TIMES, TIME, AND HALF A TIME. A HISTORY OF THE NEW MILLENNIUM.

Comments on a cultural reality between past and future.

This blog describes Metatime in the Posthuman experience, drawn from Sir Isaac Newton's secret work on the future end of times, a tract in which he described Histories of Things to Come. His hidden papers on the occult were auctioned to two private buyers in 1936 at Sotheby's, but were not available for public research until the 1990s.



Thursday, June 27, 2013

The First 3D Printed Room is This Summer's Baroque Reality


Images Source: Co.Design.

Designers are turning 3D printing to the service of architecture. Co.Design reports on the curious Baroque prototype which immediately recalls H. R. Giger's work:
Architects Michael Hansmeyer and Benjamin Dillenburger designed a Baroque room with 80 million surfaces. ... Hansmeyer, who is known for using algorithms and computation to generate incredibly complex architecture, is finally ready to build (print) it. This summer, Hansmeyer, in collaboration with project partner Benjamin Dillenburger, will assemble a fully enclosed architectural folly whose highly wrought parts will all be 3-D printed.

Hansmeyer and Dillenburger recently previewed a 1:3 scale prototype of the room at the Materializing Exhibition in Tokyo and Basel’s Swiss Art Awards. The design of the spaces, which blend intricately detailed columns with other finely sculptural and nonstructural elements, can be described as Baroque on steroids.

Digital Grotesque represents a major development for Hansmeyer, who describes his designs as “computational architecture.” His previous series of cardboard and Styrofoam columns all included forms that he defined using algorithmic processes. As he told Co.Design in 2011, “Every 3-D printing facility we spoke to turned us down." The printers, evidently, couldn’t handle the complexity of the columns, with their 16 million polygonal faces.

Well, that was then. This time, Hansmeyer found a printer that could articulate the Giger-esque surrealist forms. In total, the room has 80 million surfaces that will be rendered in smooth sandstone. Like the prototype, the parts will be glazed and gilded, a nod to the design’s Baroque influences.
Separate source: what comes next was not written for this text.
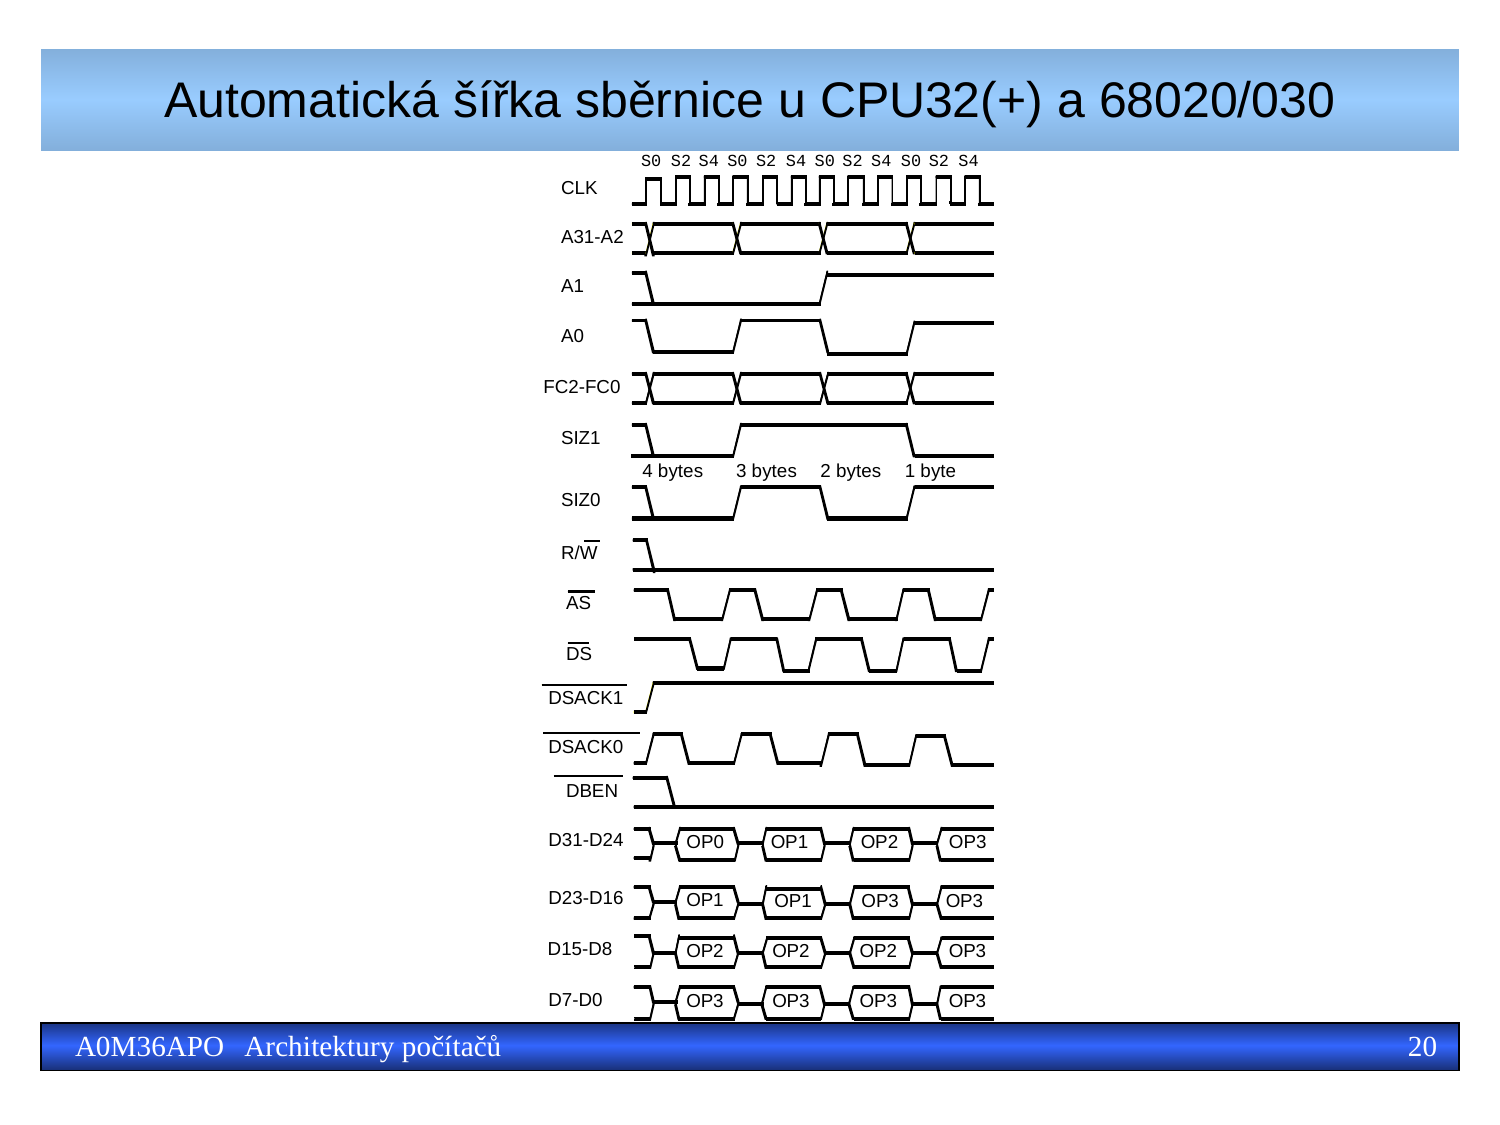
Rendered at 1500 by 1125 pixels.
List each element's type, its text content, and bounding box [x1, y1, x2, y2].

title Automatická šířka sběrnice u CPU32(+) a 68020/030 [41, 49, 1459, 151]
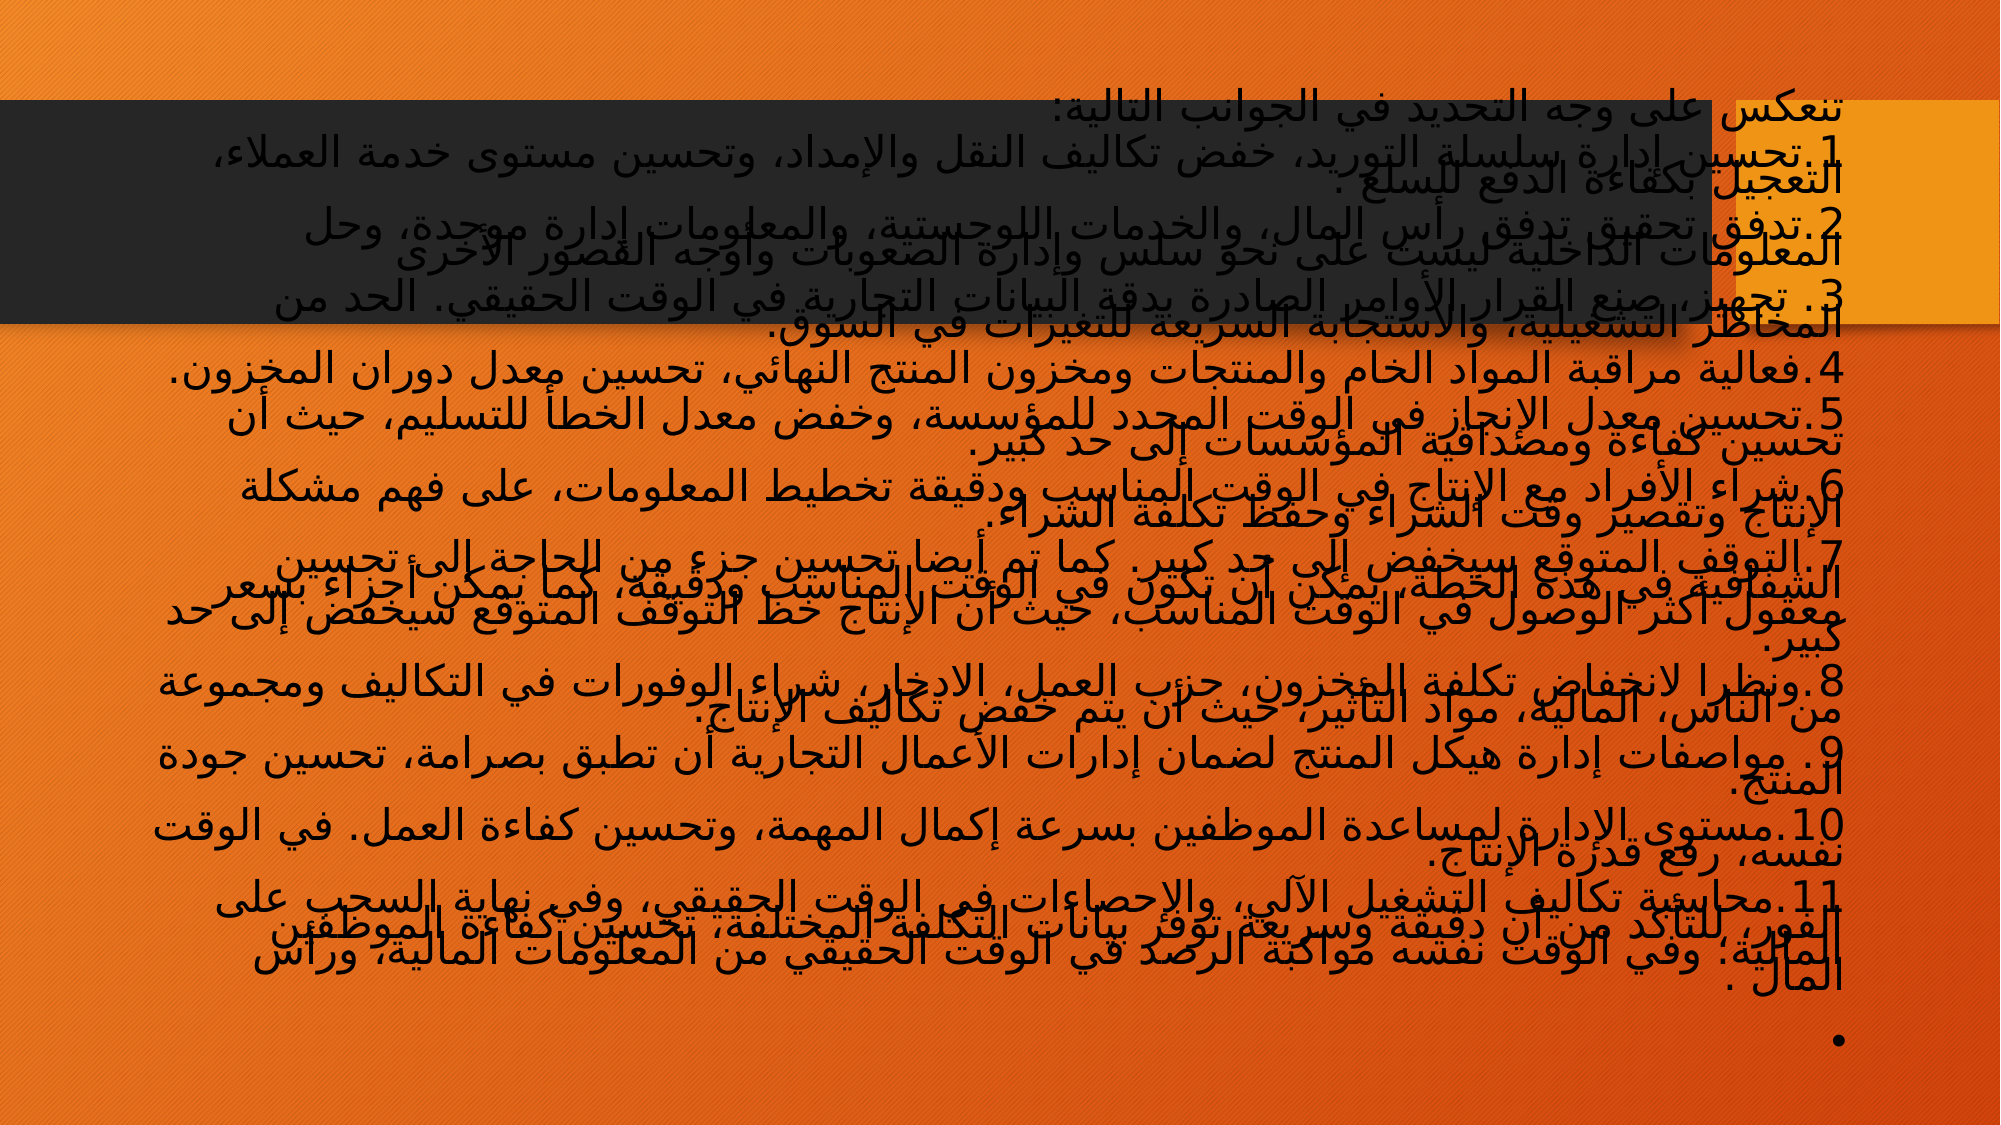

Despite the extravagant, mind-addling details, Hansmeyer and Dillenburger insist that the forms are generated using a “reduced, minimalist” protocol. They write:

“Inspired by the natural process of cell division, we develop an algorithm that iteratively divides and transforms the initial geometry of a simple cube. Despite simple rules, a complex world of forms arises at multiple scales.”

The designers say that the printed room will navigate between “ornament and structure,” making it, very literally, a digital grotesque. The full-scale installation opens July 22.
The forms are printed, then sanded, glazed and gilded.









"The model as printed out of sandstone using a high-resolution 3-D printer."